Depending on the nature of your business, you may find it necessary to have a company car to help you make deliveries, meet clients, or execute other business operations.
Driving Your Company Car for Personal Use
Whether you are an employee or own the company, you may want to use the company vehicle to commute to and from work or run some other personal errands.
While doing this may seem like a good thing, using a company car for personal use can potentially harm your business in various ways, and it is best avoided.
Three Reasons Why You Should Avoid Using a Company Car for Personal Use
You May Be Required to Pay for Damages if You Have an Accident.
In most cases, company vehicles are insured under the employer’s company name. In other words, the insurance company will pay for damages caused by a company employee in a covered accident or any crash that happens when an employee is engaging in a company-related activity.
However, if an accident in a company vehicle occurs when the employee is acting outside their scope of employment, the worker will be held liable. That means they may also be required to pay back the amount paid out by the insurance company as damages.
Therefore, if you intend to use or let your employee use a company car for running some errands that are not work-related, you may want to consider buying a policy that allows for such use.
Using a Company Car Is Taxable by the IRS.
Companies enjoy significant tax deductions when buying a business vehicle. However, if you as an employee have been assigned a company car that you use for personal business, the IRS will consider it as a taxable non cash fringe benefit.
In simple terms, you will have part of your pay deducted as tax which translates into less take-home pay.
Some of the activities considered by the IRS as fringe benefits include commuting to and from work, running personal errands, and driving for leisure.
However, if you are self-employed and your home acts as a principal place of business, commuting between home and work will be considered work-related. Therefore, you may still be eligible for tax deduction benefits.

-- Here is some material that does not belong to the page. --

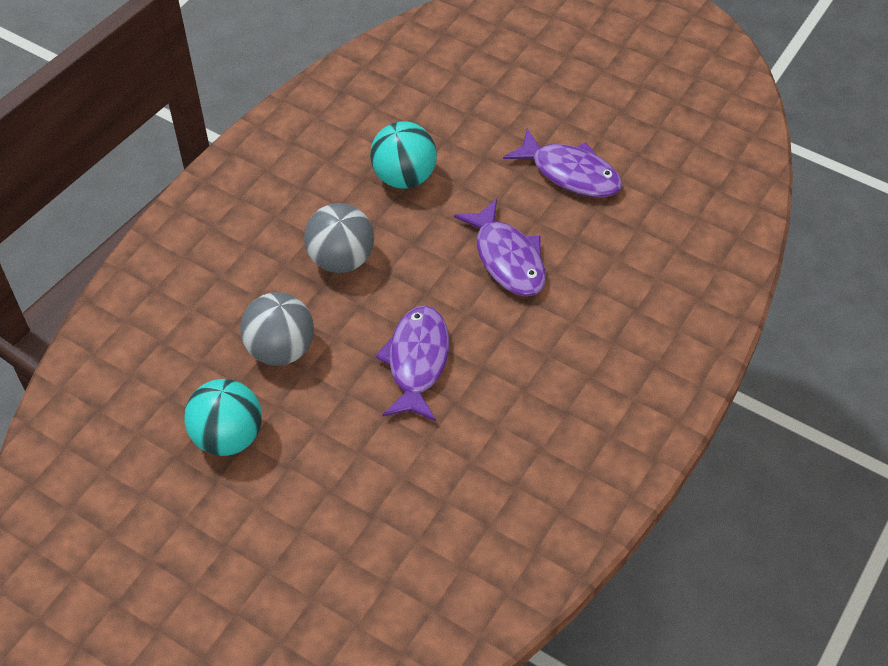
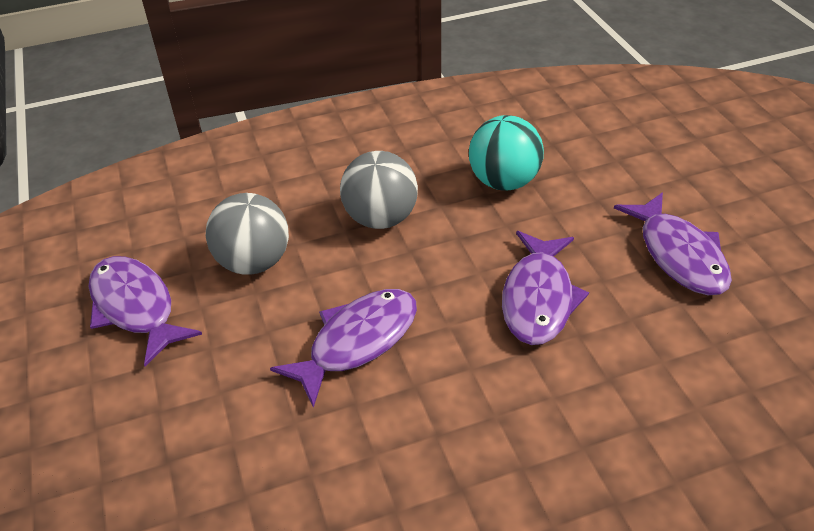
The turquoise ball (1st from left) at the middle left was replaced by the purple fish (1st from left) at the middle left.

Potential Reputational Damage
Company cars represent the company’s brand, and whatever is done with the car can be interpreted as the company’s culture.

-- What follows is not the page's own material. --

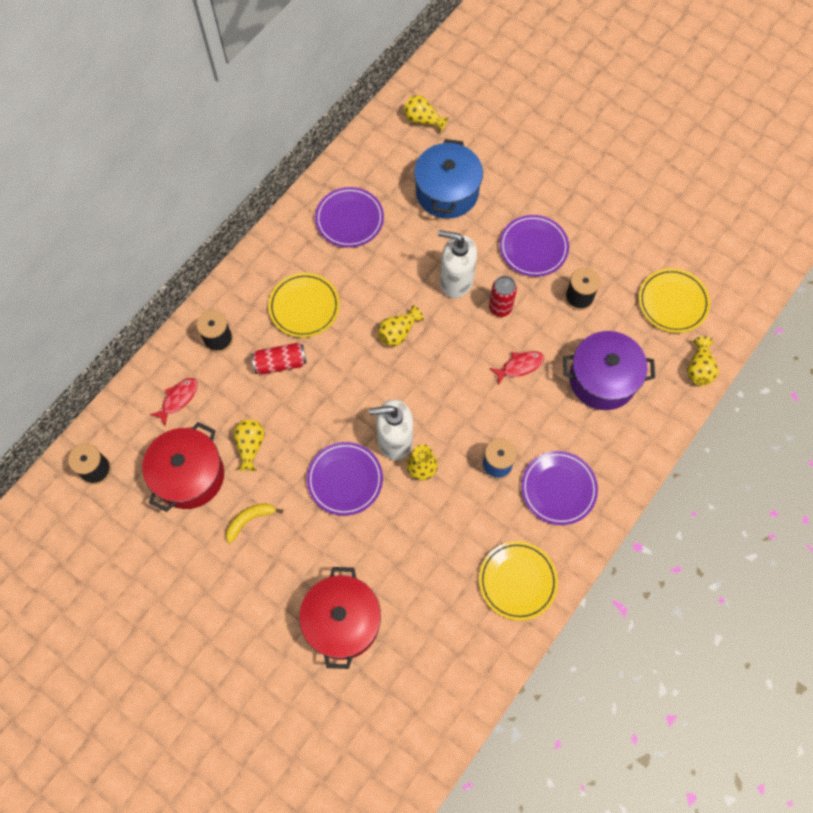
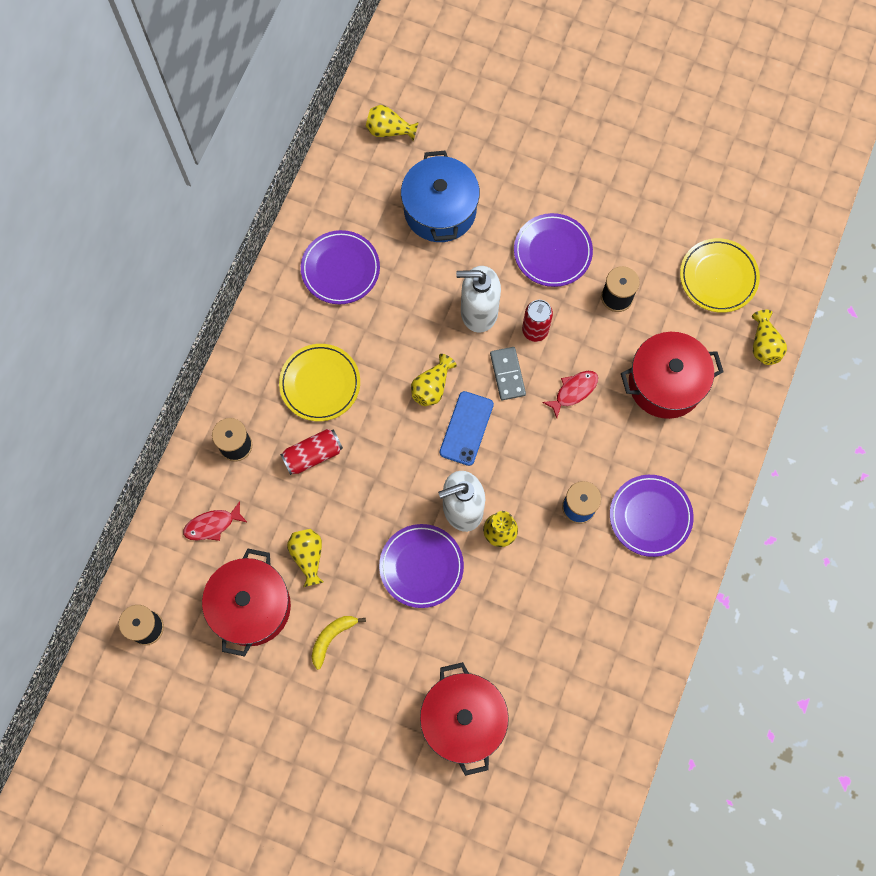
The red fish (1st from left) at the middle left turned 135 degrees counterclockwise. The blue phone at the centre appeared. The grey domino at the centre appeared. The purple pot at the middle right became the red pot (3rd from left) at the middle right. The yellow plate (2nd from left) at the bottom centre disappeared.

Because driving always involves risk, driving your company car for personal use exposes it to a greater risk of accidents that can reflect poorly on your company’s reputation, especially where the accidents are severe and involve gross negligence.
Additionally, using your car to attend events such as political or activism rallies could be viewed as your company’s endorsement of a political party’s or activists’ views.
This perception of company endorsement of political or activism views can be offensive to some existing and potential customers and could end up hurting your business.
Alternatives to Company Cars.
While having a company car and limiting its use may make sense for some businesses, that may not be the case for all. As such, some companies will look for alternative ways to give employees access to cars while still reducing the high expense and risks of using the vehicle for personal activities.
Paying a standard mileage rate for the use of a personal car is one of the common alternatives to company cars. In this case, organizations strike a deal with their employees, allowing them to use personal vehicles for business purposes and then provide them with mileage reimbursements.
Besides saving the company the initial cost of buying a company car, this approach helps reduce liability. The most significant challenge to this approach would be reporting accurate mileage reports, which can be solved by investing in appropriate mileage reporting tools.
Another common alternative to company vehicles is car allowance. With this option, the company pays the employee a monthly stipend to cater for all business-related travel expenses, whether they use a personal vehicle or other public means.
The best thing about this arrangement is that there is no need to distinguish between business or personal use of a car. The employer just pays the car allowance, the employee fulfills all the business travel needs, and that’s it.
Using a company vehicle for business uses either for you or your employees can pose a significant risk to your business.
The good news is that there are many other ways employees can be given access to cars and eliminate the risks and costs of using a company car to attend to personal matters.
If you have to allow your employees to use a company, make sure that they understand who is responsible in case of an auto crash, the tax implications, and possible reputational damage.